Azione richiesta 1 » Secondo il brano, per quale motivo dobbiamo riprendere in mano il tema del dolore e del valore che ognuno attribuisce alla propria vita? Rispondi in una o due frasi.
Azione richiesta 2 » Per favore, ricopia fedelmente il passo del brano che comincia con "Limitatevi, limitiamoci tutti" e finisce con "migliore da intraprendere.".
Azione richiesta 3 » Di che cosa è morta Noa Pothoven, secondo il brano?

Noa Pothoven non è morta di eutanasia ma di disperazione, e questo abbiamo il dovere di urlarlo forte e chiaro davanti ai paladini della libertà ma solo quando fa comodo a loro: ai garanti delle leggi anche se, come in questo caso, la legge di uno Stato viene correttamente applicata.
Limitatevi, limitiamoci tutti quanti al silenzio, trattenendo il morboso vizio di commentare tutto e sempre, anche laddove si è incapaci di metterci nei panni degli altri e di comprendere cosa si possa provare.
La cultura della morte è quella che state propagando voi, convinti che obbligare una ragazzina alla sofferenza per tutta una vita intera sia la scelta moralmente migliore da intraprendere.
Noa Pothoven non è morta di eutanasia ma di disperazione. Per questo dobbiamo riprendere in mano e alzare in alto l’unico vero tema della questione: quello del dolore e del valore che ognuno di noi dovrà sempre liberamente attribuire alla propria vita.
Quanto siamo disposti a soffrire affinché questa possa esser definita tale? Il giudizio di ognuno non tolga mai niente al giudizio degli altri. Altrimenti avremmo lottato un secolo per diventare liberi e poi invece, sfruttando il primo dramma “buono” altrui, ci avrete resi tutti quanti schiavi.
Che Noa Pothoven non è morta di eutanasia ma di disperazione, lo abbiamo chiarito?

Dati forniti »

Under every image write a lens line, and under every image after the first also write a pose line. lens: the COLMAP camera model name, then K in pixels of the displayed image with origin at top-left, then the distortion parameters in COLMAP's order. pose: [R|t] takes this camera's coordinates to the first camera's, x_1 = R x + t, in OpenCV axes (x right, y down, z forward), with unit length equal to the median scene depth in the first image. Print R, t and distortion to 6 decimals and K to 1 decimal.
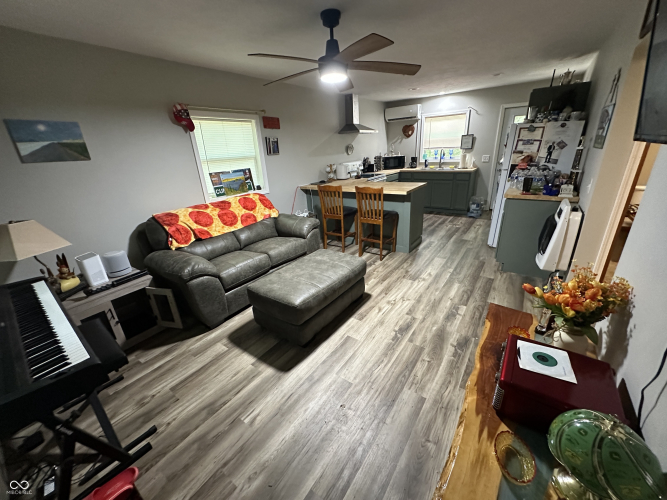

Risposta all'esercizio 1 » Perché Noa Pothoven non è morta di eutanasia ma di disperazione. Per questo il brano indica come unico vero tema quello del dolore e del valore che ognuno deve attribuire liberamente alla propria vita.

Risposta all'esercizio 2 »
Limitatevi, limitiamoci tutti quanti al silenzio, trattenendo il morboso vizio di commentare tutto e sempre, anche laddove si è incapaci di metterci nei panni degli altri e di comprendere cosa si possa provare.
La cultura della morte è quella che state propagando voi, convinti che obbligare una ragazzina alla sofferenza per tutta una vita intera sia la scelta moralmente migliore da intraprendere.

Risposta all'esercizio 3 » Di disperazione, non di eutanasia.